When the researchers knocked out a gene linked to FATP2, they found that the tumors of several cancers — lymphoma, lung carcinoma, colon carcinoma and pancreatic cancer — grew markedly slower in mice. Administering the FATP2-inhibiting compound Lipofermata — identified by Nebraska’s Concetta DiRusso in the mid-2000s — likewise helped slow and even reject tumors when paired with a drug that disrupts cellular replication.
The study suggests that targeting FATP2 in the immune-suppressing cells could block the resulting buildup of lipids and mitigate tumor progression without significant side effects, the team said.
“I think the unique thing, and why this will cause some excitement, is that this is not specific to one cancer,” said DiRusso, a study co-author and George Holmes University Professor of biochemistry. “Being able to target some of the cells that are common to different cancers is something that’s highly desired.
“It doesn’t wipe (tumors) out totally, but it’s a piece of the picture. We’re now more interested in combination therapy. It’s not one target but (instead) targeting in multiple ways, because cancer is smart. Cancer finds a way around our best drugs, which is why these combinations of drugs are so powerful and, we expect, more effective.”

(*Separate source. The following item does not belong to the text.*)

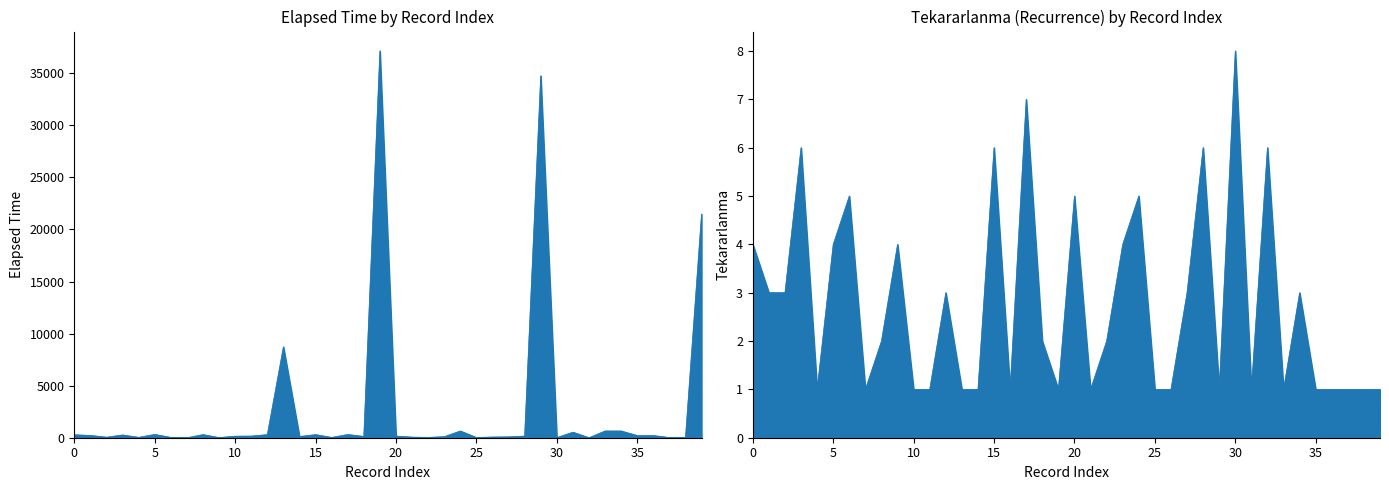

What is the label of the 24th point from the right?

16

The Wistar Institute’s Dmitry Gabrilovich and colleagues first noticed an uptick of FATP2 in solid tumors several years ago. Their observation prompted Gabrilovich to contact Nebraska biochemist Paul Black, who has studied the fundamentals of how fat molecules cross cellular membranes.

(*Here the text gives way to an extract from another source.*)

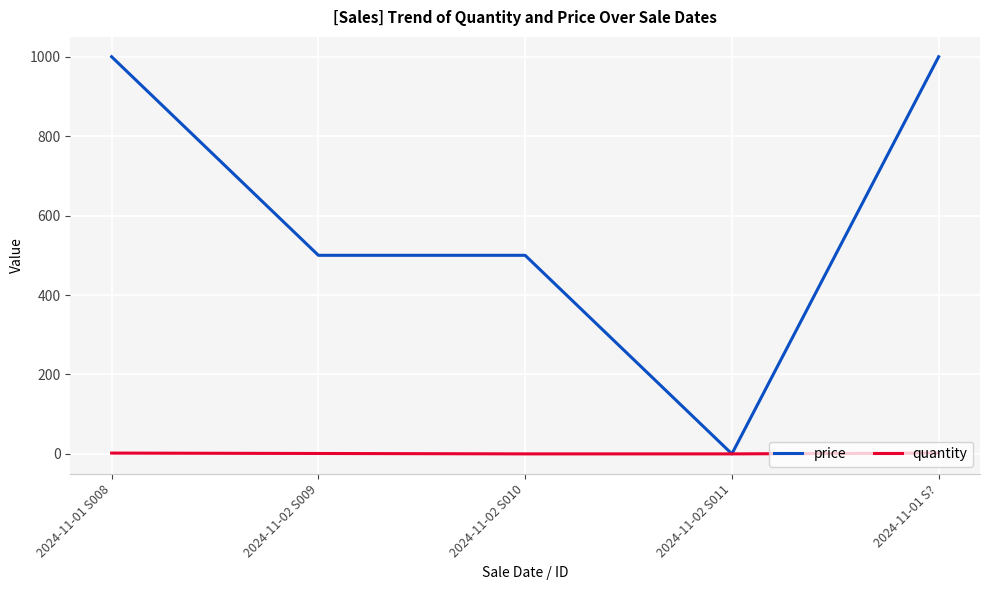

Which series has the largest total across all categories?

price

The Black Lab’s early research in yeast identified a gene segment and associated protein that activate and carry fatty acids into cells, where they get metabolized for energy or embedded into membranes. That protein? FATP2.

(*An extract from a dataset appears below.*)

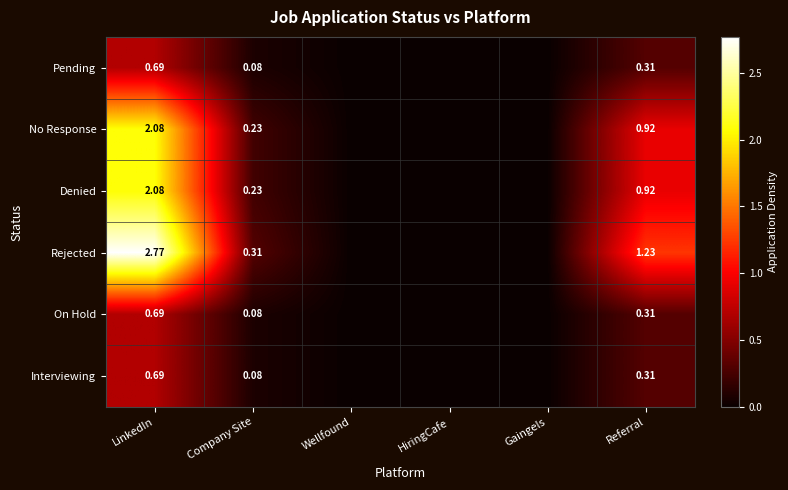

Read the Pending value at Referral.

0.3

“If you’ve got a gate sitting on the membrane that controls the amount of fat that gets in, and then you start screwing around with that gate, it’s going to impact things downstream,” said Black, Charles Bessey Professor and chair of biochemistry. “And if a cancer cell needs to be fed lipid so it can undergo metastasis and really become a nasty disease, it has to up-regulate that protein. So this gate is playing a very pivotal role in all of these metabolic systems.”
Black’s prior research also helped determine that there were two genetic variants of FATP2: one to prime fatty acids for metabolism, another to actually transport them across cellular membranes. That important distinction informed the efforts of DiRusso’s lab, which screened more than 100,000 anti-FATP2 compound candidates to suss out which might help combat obesity and Type 2 diabetes.
The blue-ribbon candidate, Lipofermata, essentially eliminates fat accumulation in tissue cultures and reduces the absorption of lipids in mice by more than 60 percent — leading DiRusso to patent the drug’s use in treating metabolic diseases. So when Black was contacted by Gabrilovich, he quickly touched base with DiRusso. The duo ultimately supplied Gabrilovich with the biochemical insights, samples and Lipofermata needed to carry out his team’s experiments.
“Whether it be cancer biology or diabetes or whatever you’re going after in this biomedical world, you can’t do it by yourself anymore,” Black said. “Long gone are the days where we can just sit up and be a little silo somewhere, just doing our own things. Some of our early mechanistic work was done that way, but the work (now) is far too complicated. It’s just a ton of information.
“We don’t know the full story yet, but the data that’s coming out is going to really drive this stuff forward very, very quickly.”
The Wistar Institute and Nebraska researchers authored the Nature study with colleagues from the University of Pittsburgh, Duke University School of Medicine, University of Pennsylvania School of Medicine, Helen F. Graham Cancer Center and Moscow State Medical University.
The team received support from the National Institutes of Health under grants CA R01CA165065 and AI110485.